Despite this increase, freight rates on this route only narrowly exceeds the daily break-even costs of a VLCC, that on average amounts to USD 25,000 per day.
The latest attacks which happened on 13 June 2019 have further increased uncertainty which was already high following explosions on four tanker vessels off the coast of the United Arab Emirates on 12 May 2019.
Measured against global oil demand, around a fifth of global oil consumption sails through the Strait of Hormuz, making the strait a critical chokepoint for global energy markets. Considering only seaborne transportation of crude oil, the 19.7 million barrels per day transiting the Strait of Hormuz represents 49% of the 40.5 million barrels transported in total (source: Clarksons Research).
Freight rates on one of the attacked routes remain stable
Although spot freight rates for crude oil tankers out of the Arabian Gulf have risen sharply, those for LR2 tankers carrying clean oil products like naphtha, have remained much more stable.
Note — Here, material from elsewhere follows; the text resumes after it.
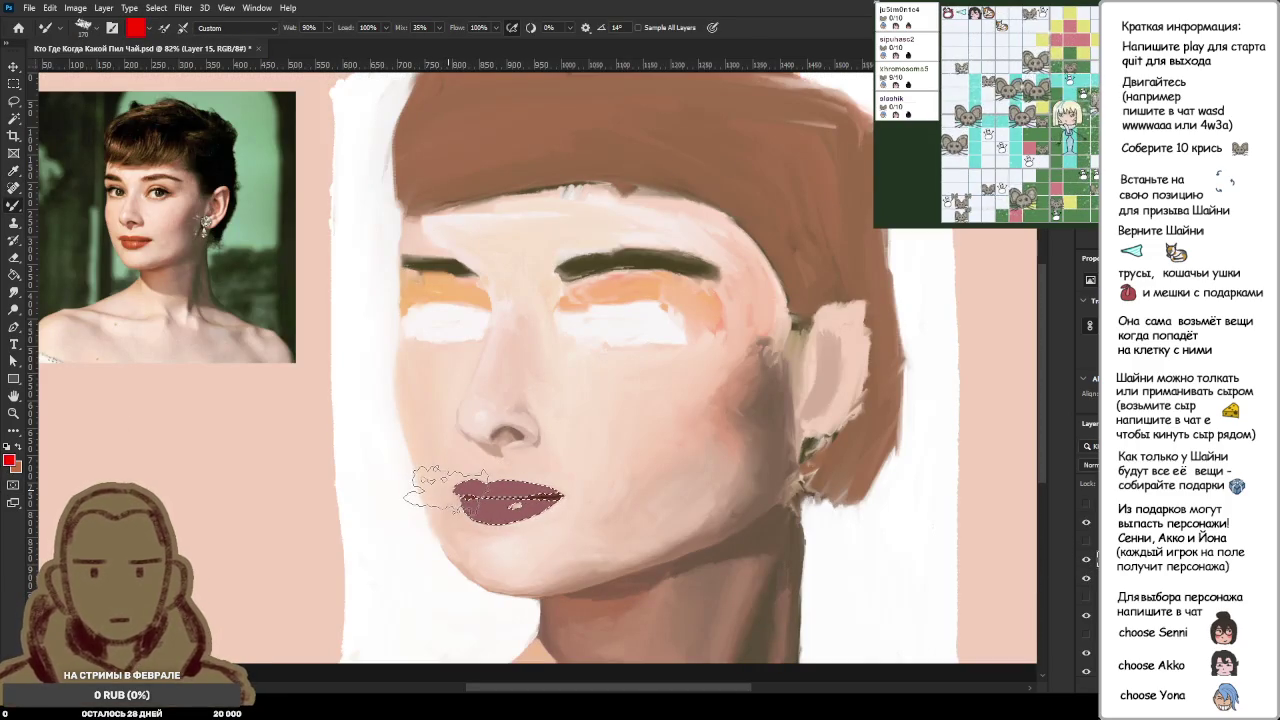
pyautogui.press('alt+BackSpace')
Spot freight rates for an LR2 carrying ½ million barrels of naphtha condensate from the Middle East Gulf to Japan, rose by only 4% between 13 and 20 June 2019. The ‘Front Altair’ was sailing on this trade when it was attacked on 13 June.
Freight rates for an LR2 were down in the week of the attacks from the previous week, in stark contrast to the development in crude oil tanker earnings.
“The unchanged rates for oil product tankers compared with the jump in freight rates for crude oil tankers, illustrate the differences between the two markets as well as the effects of sentiment on crude oil freight rates,”says BIMCO’s Chief Shipping Analyst, Peter Sand.
Tanker owners continue trading ships in the Arabian Gulf
Immediately after the attacks, safety concerns led several tanker owners to question whether they would continue trading in the Arabian Gulf, there has however been no major exodus from the market.
“The vast majority of tanker owners are more or less going about with business as usual, although they have ratcheted up their safety and security precautions when trading their ships in the Arabian Gulf,” Sand says.
These additional measures include speeding up while sailing through the Strait of Hormuz, as well as avoiding sailing through it at night at which point watchkeeping becomes more difficult.
The added costs of safety measures as well as higher insurance premiums, which rose sharply following the news of the attacks mean that ship owners will not only face higher risks but also higher costs when trading in the region.
“To avoid major disruption, it is vital for global energy trade that the Strait of Hormuz remains accessible and safe for ships to sail through. As long as tensions aren’t escalated the attacks are unlikely to have a more profound effect. However, the risks that the conflict will escalate remains very present and a great worry to everyone involved with oil trading in the region,” says Sand.
BIMCO has urged all nations to do what they can to de-escalate the situation and allow ships to pass safely through the Strait of Hormuz.